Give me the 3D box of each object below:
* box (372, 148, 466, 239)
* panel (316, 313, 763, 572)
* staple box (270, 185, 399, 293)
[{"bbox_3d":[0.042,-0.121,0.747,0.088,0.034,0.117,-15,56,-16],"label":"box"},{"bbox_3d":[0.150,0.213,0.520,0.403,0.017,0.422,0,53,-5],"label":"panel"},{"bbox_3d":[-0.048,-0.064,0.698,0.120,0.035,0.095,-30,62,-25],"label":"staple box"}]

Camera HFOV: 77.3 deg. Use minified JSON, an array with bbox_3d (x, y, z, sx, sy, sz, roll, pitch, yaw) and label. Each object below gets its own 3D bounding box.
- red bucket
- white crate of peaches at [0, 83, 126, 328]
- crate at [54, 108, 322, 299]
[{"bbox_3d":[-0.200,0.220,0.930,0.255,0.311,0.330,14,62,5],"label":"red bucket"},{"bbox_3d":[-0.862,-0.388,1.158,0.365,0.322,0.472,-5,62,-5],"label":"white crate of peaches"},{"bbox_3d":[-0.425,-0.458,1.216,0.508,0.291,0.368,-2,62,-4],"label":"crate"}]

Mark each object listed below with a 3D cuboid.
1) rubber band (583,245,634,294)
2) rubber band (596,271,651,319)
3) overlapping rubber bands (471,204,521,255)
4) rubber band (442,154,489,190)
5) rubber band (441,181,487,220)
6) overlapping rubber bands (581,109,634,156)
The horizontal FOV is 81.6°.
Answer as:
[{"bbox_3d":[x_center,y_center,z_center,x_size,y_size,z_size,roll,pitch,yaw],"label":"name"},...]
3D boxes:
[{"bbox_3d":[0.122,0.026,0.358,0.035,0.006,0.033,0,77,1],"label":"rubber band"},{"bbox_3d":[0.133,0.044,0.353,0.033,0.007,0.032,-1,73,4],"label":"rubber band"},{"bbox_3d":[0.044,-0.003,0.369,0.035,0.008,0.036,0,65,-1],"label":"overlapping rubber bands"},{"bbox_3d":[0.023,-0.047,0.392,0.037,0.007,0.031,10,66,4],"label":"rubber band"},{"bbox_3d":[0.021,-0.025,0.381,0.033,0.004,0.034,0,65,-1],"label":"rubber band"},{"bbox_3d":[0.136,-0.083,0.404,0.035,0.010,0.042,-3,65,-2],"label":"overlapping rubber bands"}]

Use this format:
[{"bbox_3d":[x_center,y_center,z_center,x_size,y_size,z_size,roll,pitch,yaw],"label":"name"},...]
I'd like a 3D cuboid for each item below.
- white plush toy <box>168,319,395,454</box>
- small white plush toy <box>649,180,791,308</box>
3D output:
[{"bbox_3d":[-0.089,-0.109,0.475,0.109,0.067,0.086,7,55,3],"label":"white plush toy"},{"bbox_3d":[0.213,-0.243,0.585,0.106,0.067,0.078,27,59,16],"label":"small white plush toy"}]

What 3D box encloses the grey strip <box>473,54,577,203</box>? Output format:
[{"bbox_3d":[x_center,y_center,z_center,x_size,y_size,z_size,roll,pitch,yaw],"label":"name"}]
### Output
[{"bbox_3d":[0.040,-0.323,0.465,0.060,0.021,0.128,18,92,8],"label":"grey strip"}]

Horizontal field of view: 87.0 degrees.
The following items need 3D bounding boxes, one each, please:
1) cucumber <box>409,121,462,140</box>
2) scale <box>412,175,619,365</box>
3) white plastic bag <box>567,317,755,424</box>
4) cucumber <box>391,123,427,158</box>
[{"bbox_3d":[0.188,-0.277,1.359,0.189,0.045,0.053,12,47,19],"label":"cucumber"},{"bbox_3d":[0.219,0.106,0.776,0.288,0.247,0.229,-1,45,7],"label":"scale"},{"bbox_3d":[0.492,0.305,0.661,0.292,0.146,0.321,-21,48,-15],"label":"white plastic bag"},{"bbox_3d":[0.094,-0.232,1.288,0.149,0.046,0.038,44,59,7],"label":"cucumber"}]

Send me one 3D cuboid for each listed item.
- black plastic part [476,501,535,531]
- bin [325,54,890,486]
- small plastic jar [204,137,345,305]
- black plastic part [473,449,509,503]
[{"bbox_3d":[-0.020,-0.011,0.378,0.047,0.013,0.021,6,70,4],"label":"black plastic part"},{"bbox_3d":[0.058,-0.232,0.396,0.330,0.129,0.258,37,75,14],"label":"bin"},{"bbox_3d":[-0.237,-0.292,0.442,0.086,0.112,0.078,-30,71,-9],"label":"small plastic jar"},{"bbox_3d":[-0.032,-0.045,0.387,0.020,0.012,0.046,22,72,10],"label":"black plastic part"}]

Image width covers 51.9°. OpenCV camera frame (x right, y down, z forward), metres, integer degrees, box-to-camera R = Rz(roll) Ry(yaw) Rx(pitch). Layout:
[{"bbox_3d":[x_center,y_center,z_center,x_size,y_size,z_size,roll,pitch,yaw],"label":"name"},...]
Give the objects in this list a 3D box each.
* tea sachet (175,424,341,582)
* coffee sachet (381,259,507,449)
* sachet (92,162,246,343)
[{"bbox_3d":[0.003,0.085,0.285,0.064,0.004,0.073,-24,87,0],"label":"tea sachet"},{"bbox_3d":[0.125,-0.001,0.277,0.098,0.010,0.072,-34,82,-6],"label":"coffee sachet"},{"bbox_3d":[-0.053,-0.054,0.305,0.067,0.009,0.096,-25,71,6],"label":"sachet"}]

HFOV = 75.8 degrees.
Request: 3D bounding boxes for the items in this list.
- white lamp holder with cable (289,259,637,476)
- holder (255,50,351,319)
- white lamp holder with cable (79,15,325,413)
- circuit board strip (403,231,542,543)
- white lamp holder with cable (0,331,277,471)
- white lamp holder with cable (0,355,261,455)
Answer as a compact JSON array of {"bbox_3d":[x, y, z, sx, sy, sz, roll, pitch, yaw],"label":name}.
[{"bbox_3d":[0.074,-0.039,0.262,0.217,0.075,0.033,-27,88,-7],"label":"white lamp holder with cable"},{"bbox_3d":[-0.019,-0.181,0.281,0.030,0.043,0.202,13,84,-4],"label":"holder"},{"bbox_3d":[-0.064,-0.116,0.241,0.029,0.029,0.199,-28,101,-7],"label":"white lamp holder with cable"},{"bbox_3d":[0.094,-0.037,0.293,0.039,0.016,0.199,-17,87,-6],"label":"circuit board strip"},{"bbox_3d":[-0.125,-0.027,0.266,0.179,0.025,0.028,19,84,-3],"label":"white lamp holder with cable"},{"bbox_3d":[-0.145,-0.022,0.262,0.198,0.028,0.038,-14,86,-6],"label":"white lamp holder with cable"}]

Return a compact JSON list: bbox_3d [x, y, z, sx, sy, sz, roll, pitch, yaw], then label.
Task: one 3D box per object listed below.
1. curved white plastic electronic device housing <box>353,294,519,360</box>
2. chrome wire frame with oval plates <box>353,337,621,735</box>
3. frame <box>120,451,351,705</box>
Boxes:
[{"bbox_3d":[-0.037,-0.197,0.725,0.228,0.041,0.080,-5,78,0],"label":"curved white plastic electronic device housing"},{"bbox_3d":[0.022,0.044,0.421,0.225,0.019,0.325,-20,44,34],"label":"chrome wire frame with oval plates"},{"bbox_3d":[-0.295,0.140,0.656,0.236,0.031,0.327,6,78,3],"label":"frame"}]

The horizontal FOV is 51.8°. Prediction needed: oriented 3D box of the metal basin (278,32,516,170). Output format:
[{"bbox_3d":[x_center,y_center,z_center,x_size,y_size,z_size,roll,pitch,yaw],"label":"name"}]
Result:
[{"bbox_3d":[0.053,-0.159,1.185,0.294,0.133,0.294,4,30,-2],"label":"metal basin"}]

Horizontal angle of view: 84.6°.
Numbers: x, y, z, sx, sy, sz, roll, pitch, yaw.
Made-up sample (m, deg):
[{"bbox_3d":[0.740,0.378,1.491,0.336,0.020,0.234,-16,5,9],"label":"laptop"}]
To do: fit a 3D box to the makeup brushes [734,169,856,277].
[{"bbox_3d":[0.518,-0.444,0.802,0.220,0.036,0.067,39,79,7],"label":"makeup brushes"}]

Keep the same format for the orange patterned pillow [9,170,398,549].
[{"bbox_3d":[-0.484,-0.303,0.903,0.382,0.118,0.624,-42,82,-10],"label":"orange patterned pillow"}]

####

YOUR ASSIGNMENT
Within the material above, the line with "148, 466, 239)" opens the range and the line with "- white crate of peaches at [0, 83, 126, 328]" closes it; reproduce that range word for word.

TASK SOLUTION
* box (372, 148, 466, 239)
* panel (316, 313, 763, 572)
* staple box (270, 185, 399, 293)
[{"bbox_3d":[0.042,-0.121,0.747,0.088,0.034,0.117,-15,56,-16],"label":"box"},{"bbox_3d":[0.150,0.213,0.520,0.403,0.017,0.422,0,53,-5],"label":"panel"},{"bbox_3d":[-0.048,-0.064,0.698,0.120,0.035,0.095,-30,62,-25],"label":"staple box"}]

Camera HFOV: 77.3 deg. Use minified JSON, an array with bbox_3d (x, y, z, sx, sy, sz, roll, pitch, yaw) and label. Each object below gets its own 3D bounding box.
- red bucket
- white crate of peaches at [0, 83, 126, 328]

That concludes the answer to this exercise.